Je älter ein Coach wird, desto eher ist diese Haltung gegeben. Bei jungen Coaches ist das naturgemäß nicht der Fall. Das kreide ich denen aber gar nicht an, es ist verständlich. Altgediente Coaches, Leute, die ich als Peers erlebe und die umfangreiche Erfahrungen gesammelt haben, würden in vergleichbarer Situation genauso handeln oder haben das zum Teil auch bereits getan. Da sie inzwischen dazu bereit sind, ihre Gesprächspartner mit ihren Beobachtungen deutlich zu konfrontieren, gehen sie auch bewusst das Risiko ein, in eine konflikthafte Situation zu geraten.

Sie befassen sich in aktuellen Publikationen mit dem Thema „Macht und Mikropolitik in Organisationen“. Welche Rolle spielt der Themenkomplex als Coaching-Anlass?

Das ist natürlich von Coach zu Coach unterschiedlich.

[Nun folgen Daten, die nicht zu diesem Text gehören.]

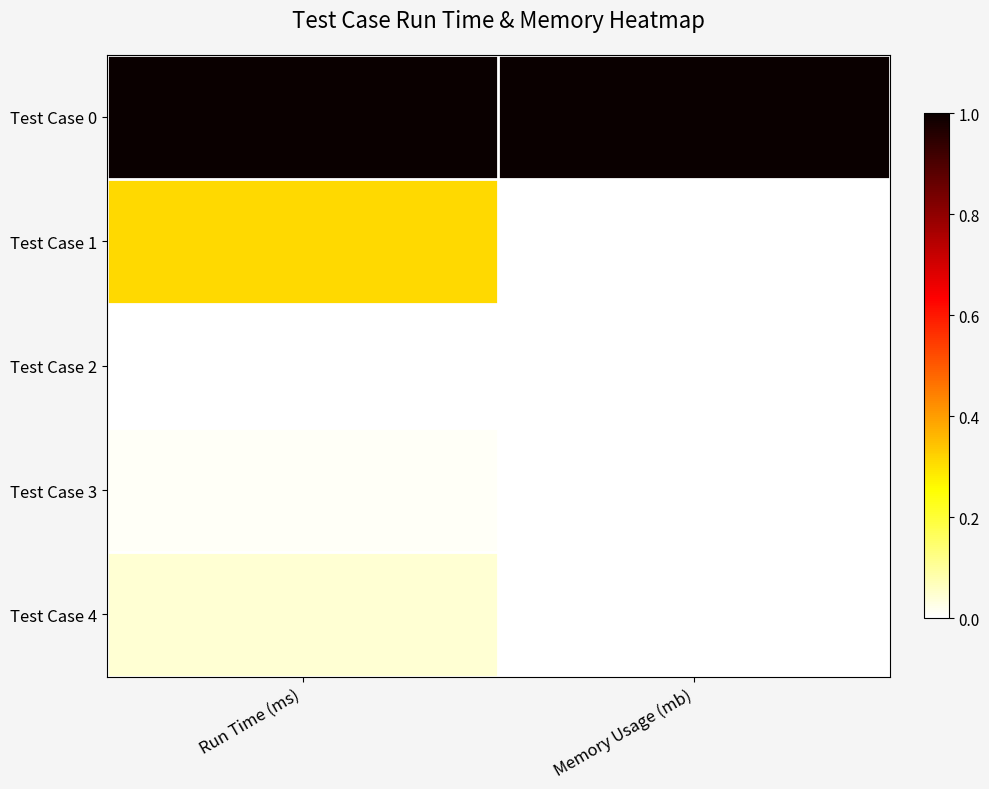

Reading left to right, what are all the values shown in this chart?

Test Case 0: Run Time (ms)=1.0	Memory Usage (mb)=1.0
Test Case 1: Run Time (ms)=0.3	Memory Usage (mb)=0.0
Test Case 2: Run Time (ms)=0.0	Memory Usage (mb)=0.0
Test Case 3: Run Time (ms)=0.0	Memory Usage (mb)=0.0
Test Case 4: Run Time (ms)=0.0	Memory Usage (mb)=0.0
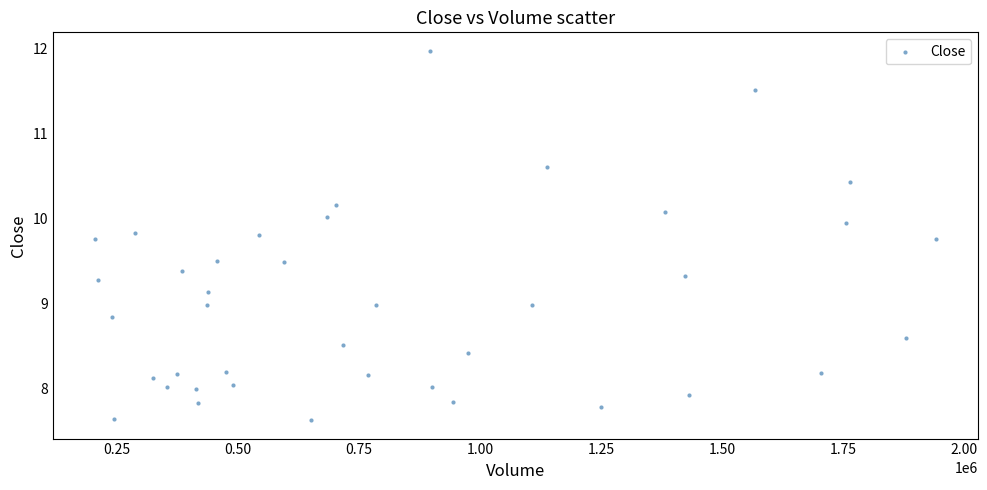

What is the range of Y values (max minus min)?

4.3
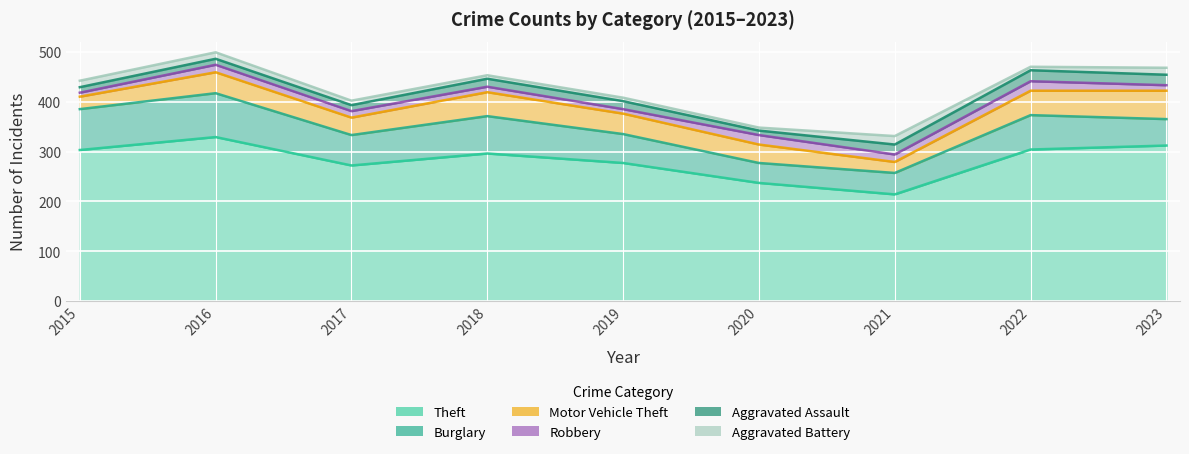

How many interior local valleys does the Burglary series have?

2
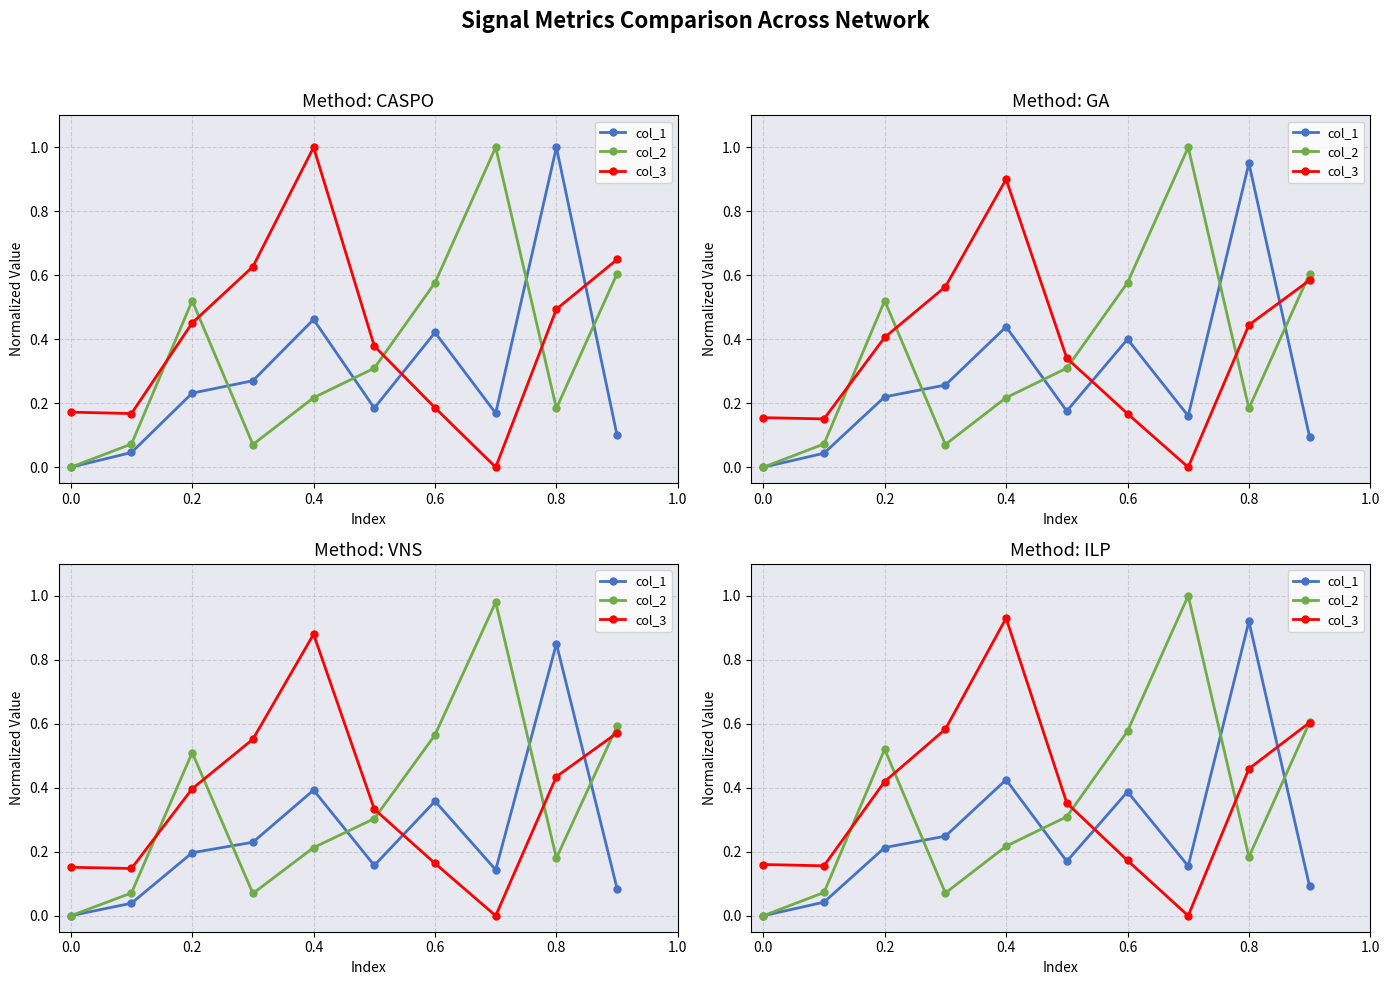

At how many categories does at least one series exceed 0?

10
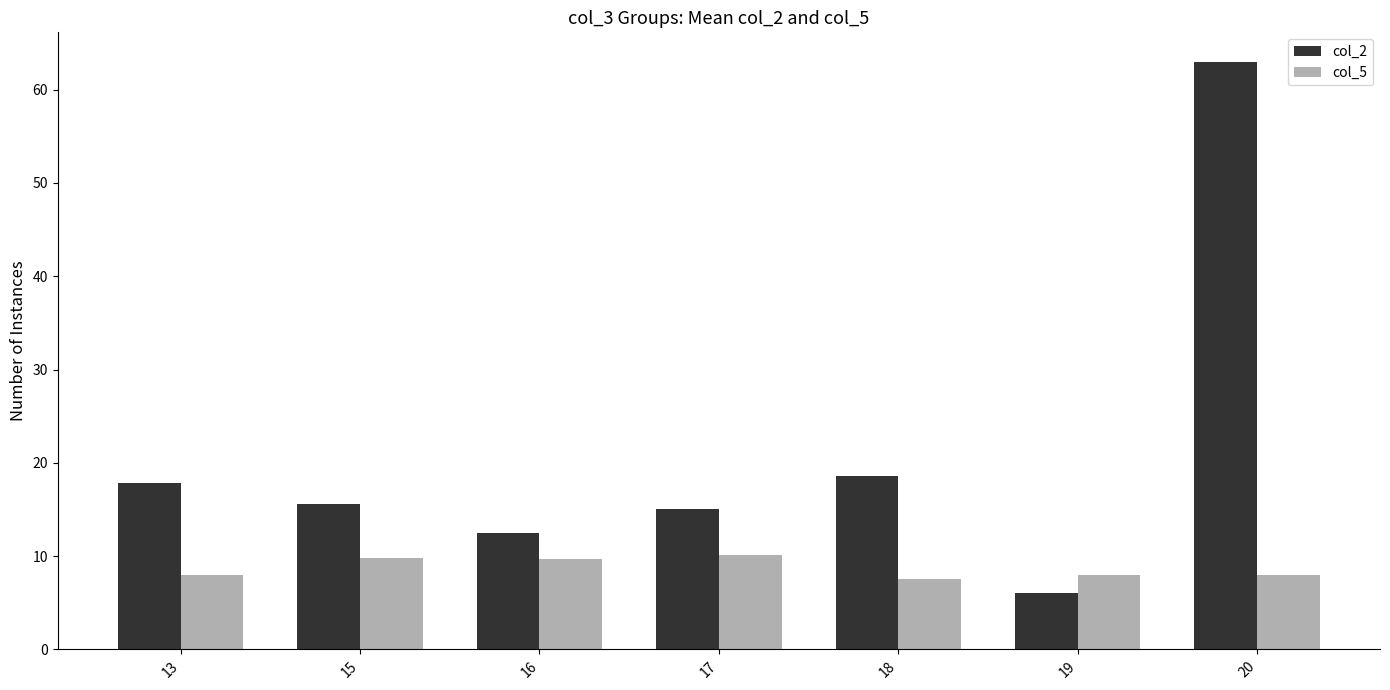

What is the sum of all col_5 values?

61.2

Bei mir hat sicher ein Drittel der Coachings die Handhabung von Macht durch die Führungskraft zum Thema, wenn auch nicht unbedingt ausschließlich. Manchmal ist es aber auch das Hauptthema. Konkret geht es um die nicht gekonnte oder emotional nicht abgesicherte, nicht auf Werten gründende Handhabung von Macht. Daraus können Zweifel, Verhaltensverlegenheit oder Passivität entstehen.

Sie schreiben, dass Positionsmacht heute nicht mehr zur Steuerung in Organisationen ausreiche. Worauf führen Sie das zurück?

Darauf, dass es kaum noch „ungeschüttelte“ und intakte Organisationen gibt, die diese Projektion gut auf sich ziehen könnten. Fragen Sie mal, welcher Organisation die Menschen heute noch vertrauen. Früher war das z.B. die Kirche. Die hatte ihre riesigen Skandale, da ist Beschädigung passiert. Der ADAC war eine Organisation, der man sehr vertraut hat. Auch der hatte seinen Skandal. Volkswagen war eine deutsche Institution von Bürgerlichkeit. Unternehmen haben Vertrauenszuschreibungen vielfach verspielt. Für die Akteure in Organisationen bedeutet dies, dass sie das weggebrochene Vertrauen in die institutionellen Mechanismen, das Positionsmacht bedeutete, ersetzen müssen. Es bedeutet, dass sie sich ihre Wirksamkeit erst aus ihrer Rolle heraus durch Beziehungsarbeit verdienen müssen. Früher sagte man, wem Gott ein Amt gibt, dem gibt er auch Verstand. Diesen Satz aus der „guten alten Zeit“ würde heute kaum noch jemand unterschreiben.

Ihr Berufskollege Ulrich Sollmann unterstellt Ihnen in einer Laudatio, die er anlässlich Ihres 70. Geburtstages im Jahr 2013 schrieb, unterwegs zu einer besseren Welt zu sein. Was könnte er hiermit meinen?

Mein ganz subjektiver Traum von einer besseren Welt ist definiert durch weniger Angst, weniger Entfremdung, mehr Aufrichtigkeit, mehr Vernunft und durch einen intensiveren und co-kreativeren Umgang miteinander. Das ist eine ganz normale Vorstellung von einer etwas besseren Welt und dahingehend bin ich unterwegs. Ein alter Spruch: Make the world a little better.